DATASET EXTRACT below:
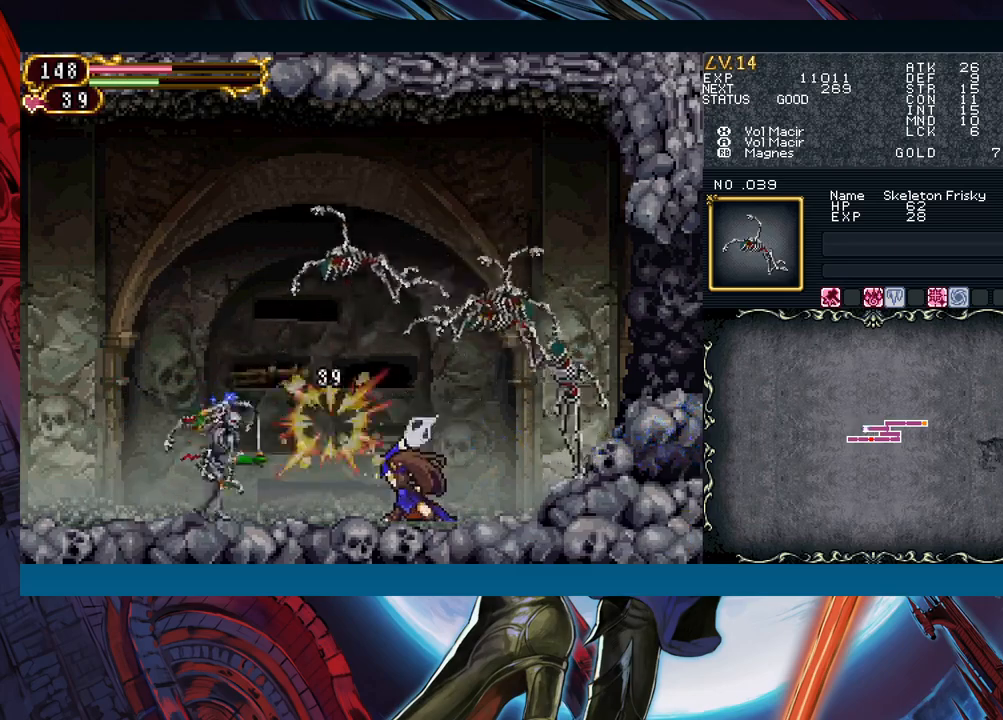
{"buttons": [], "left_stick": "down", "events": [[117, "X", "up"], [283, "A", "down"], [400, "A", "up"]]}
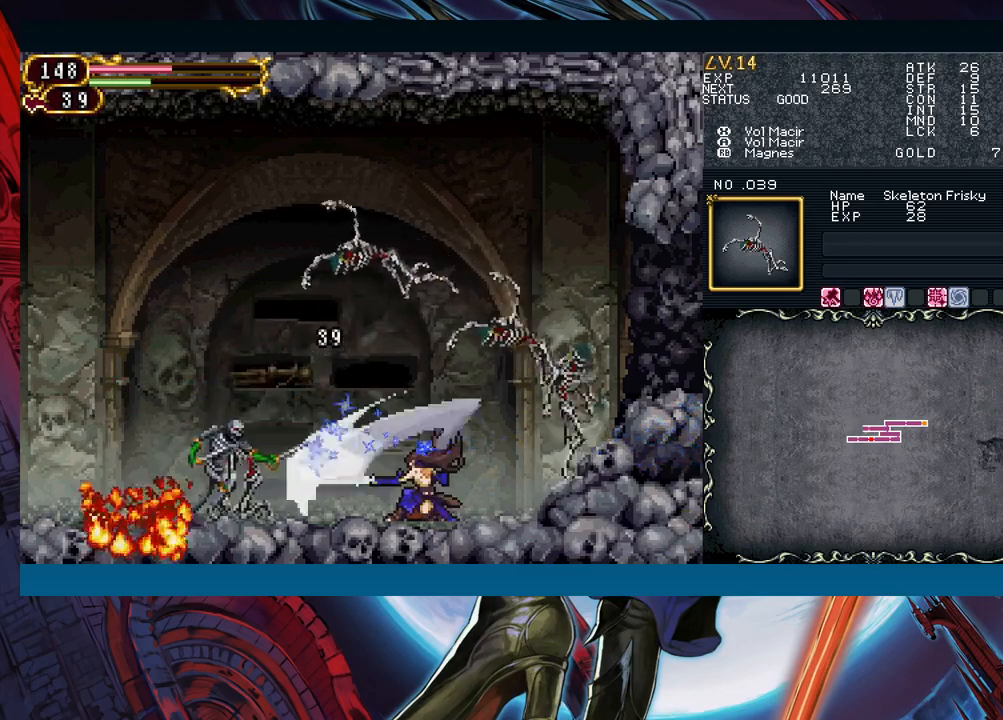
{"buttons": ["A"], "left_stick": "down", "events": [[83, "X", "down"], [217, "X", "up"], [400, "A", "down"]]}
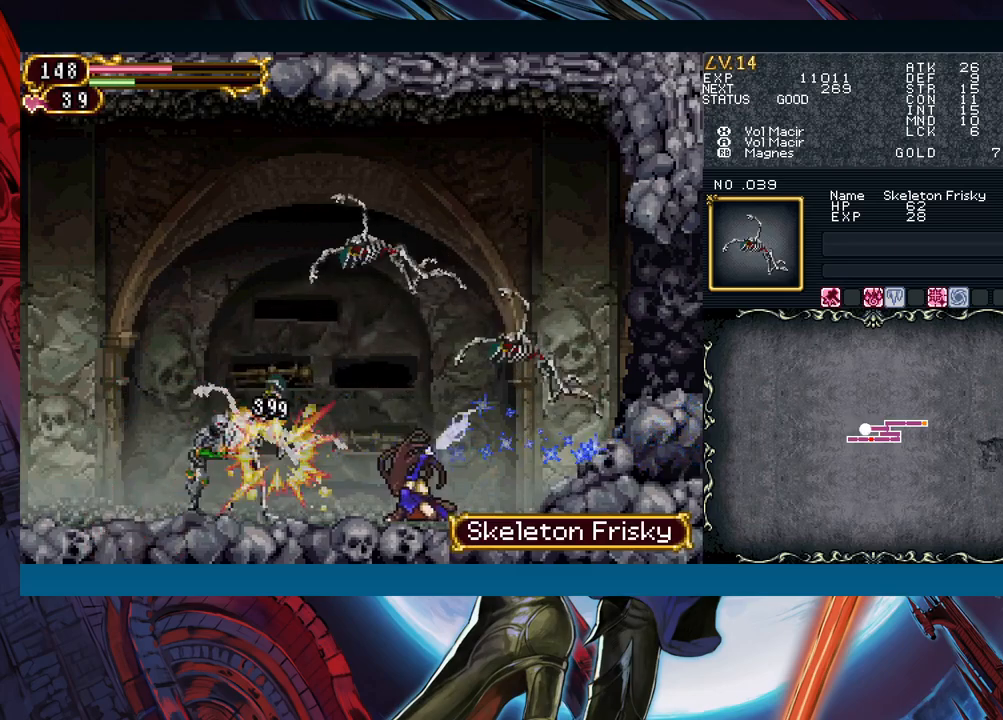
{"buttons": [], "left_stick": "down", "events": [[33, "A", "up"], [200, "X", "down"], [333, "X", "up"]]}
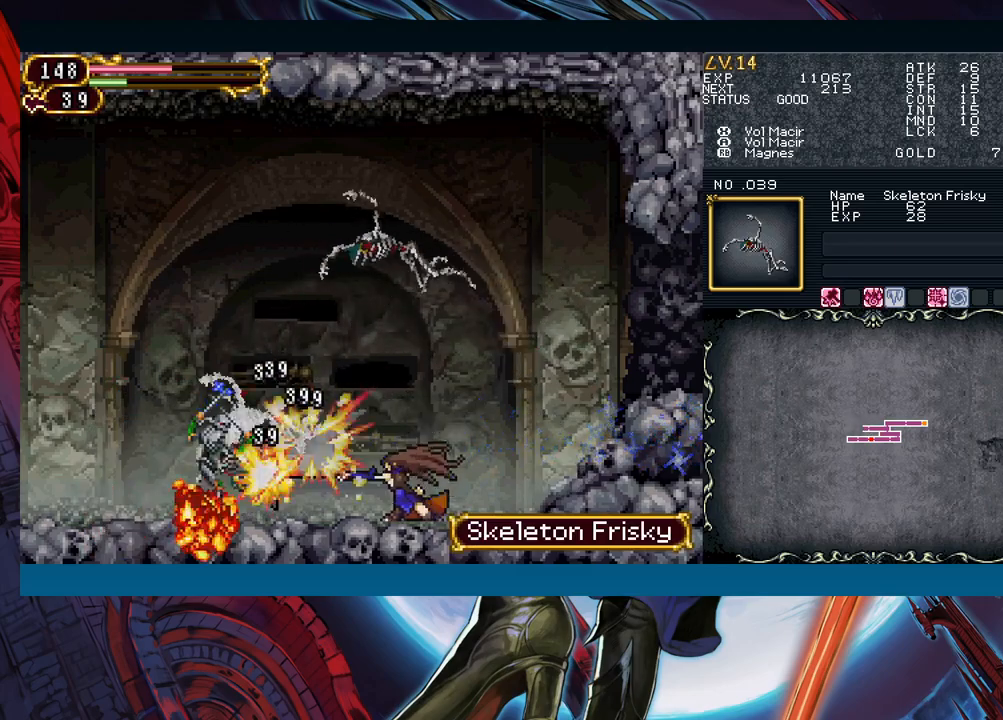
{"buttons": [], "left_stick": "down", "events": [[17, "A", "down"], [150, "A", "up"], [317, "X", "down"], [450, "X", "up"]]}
End of DATASET EXTRACT.
**TASK STATEMENT**:
A verbatim copy of the data, free of pictures, is the expected answer.

**SOLVED EXERCISE**:
{"buttons": [], "left_stick": "down", "events": [[117, "X", "up"], [283, "A", "down"], [400, "A", "up"]]}
{"buttons": ["A"], "left_stick": "down", "events": [[83, "X", "down"], [217, "X", "up"], [400, "A", "down"]]}
{"buttons": [], "left_stick": "down", "events": [[33, "A", "up"], [200, "X", "down"], [333, "X", "up"]]}
{"buttons": [], "left_stick": "down", "events": [[17, "A", "down"], [150, "A", "up"], [317, "X", "down"], [450, "X", "up"]]}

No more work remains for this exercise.